GOAL OF THE EXERCISE.
Could you set down exactly the lines that start at the one containing "Broughton (b. 1945)" and end at the final line of the material below?

┌─ EXERCISE INPUTS

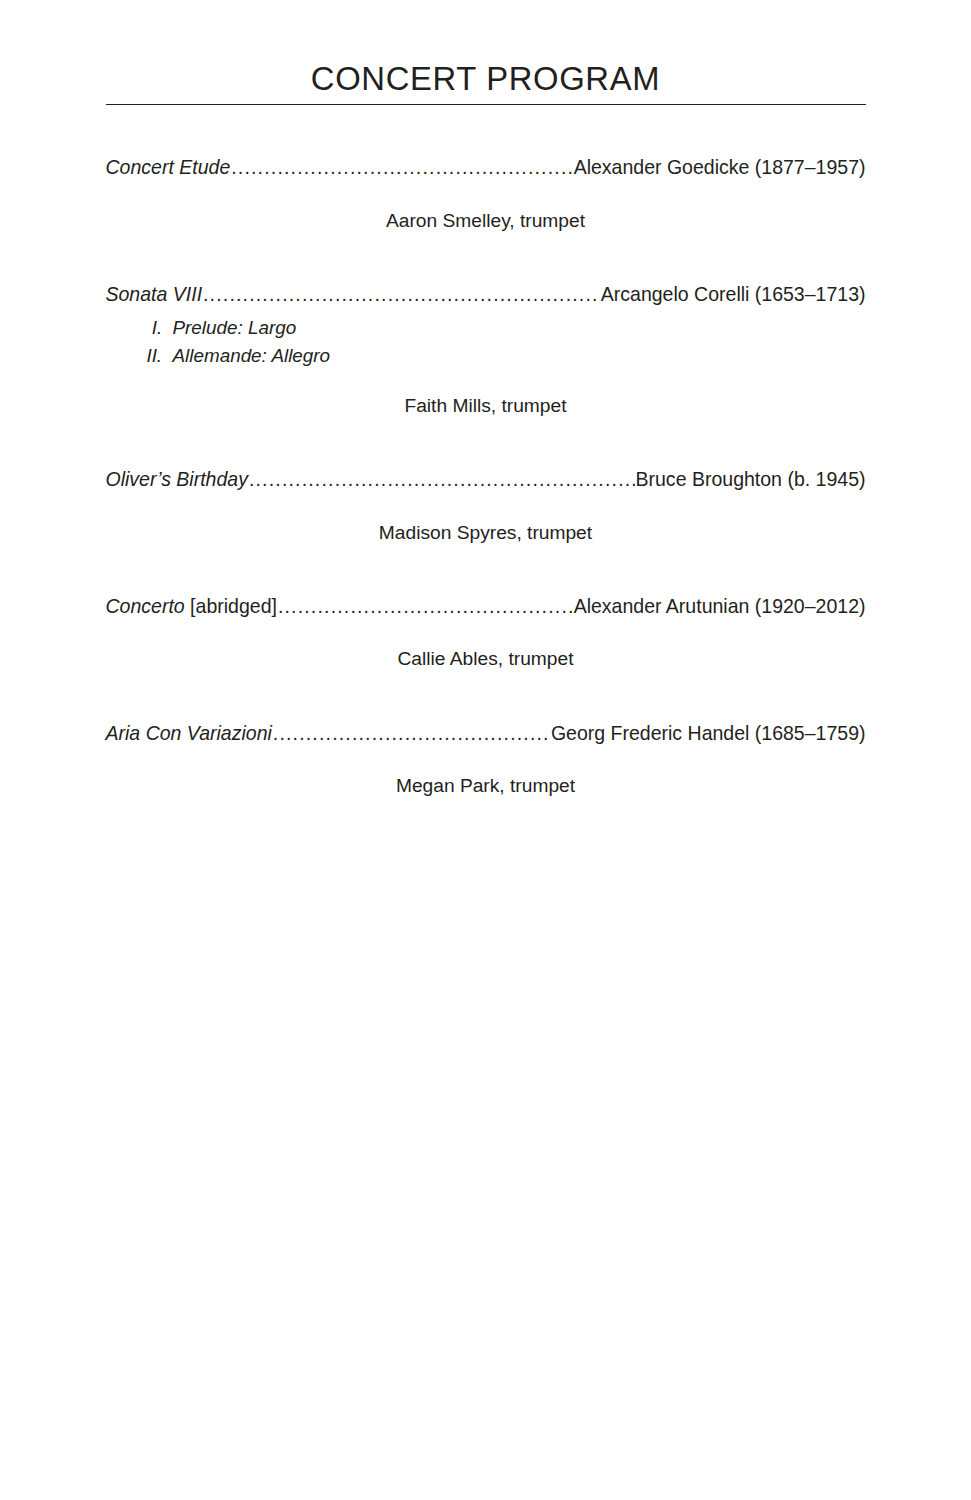CONCERT PROGRAM
Concert Etude .......................................................................................................................................................... Alexander Goedicke (1877–1957)
Aaron Smelley, trumpet
Sonata VIII .......................................................................................................................................................... Arcangelo Corelli (1653–1713)
I. Prelude: Largo
II. Allemande: Allegro
Faith Mills, trumpet
Oliver’s Birthday .......................................................................................................................................................... Bruce Broughton (b. 1945)
Madison Spyres, trumpet
Concerto [abridged] .......................................................................................................................................................... Alexander Arutunian (1920–2012)
Callie Ables, trumpet
Aria Con Variazioni .......................................................................................................................................................... Georg Frederic Handel (1685–1759)
Megan Park, trumpet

└─

OUTPUT.
Oliver’s Birthday .......................................................................................................................................................... Bruce Broughton (b. 1945)
Madison Spyres, trumpet
Concerto [abridged] .......................................................................................................................................................... Alexander Arutunian (1920–2012)
Callie Ables, trumpet
Aria Con Variazioni .......................................................................................................................................................... Georg Frederic Handel (1685–1759)
Megan Park, trumpet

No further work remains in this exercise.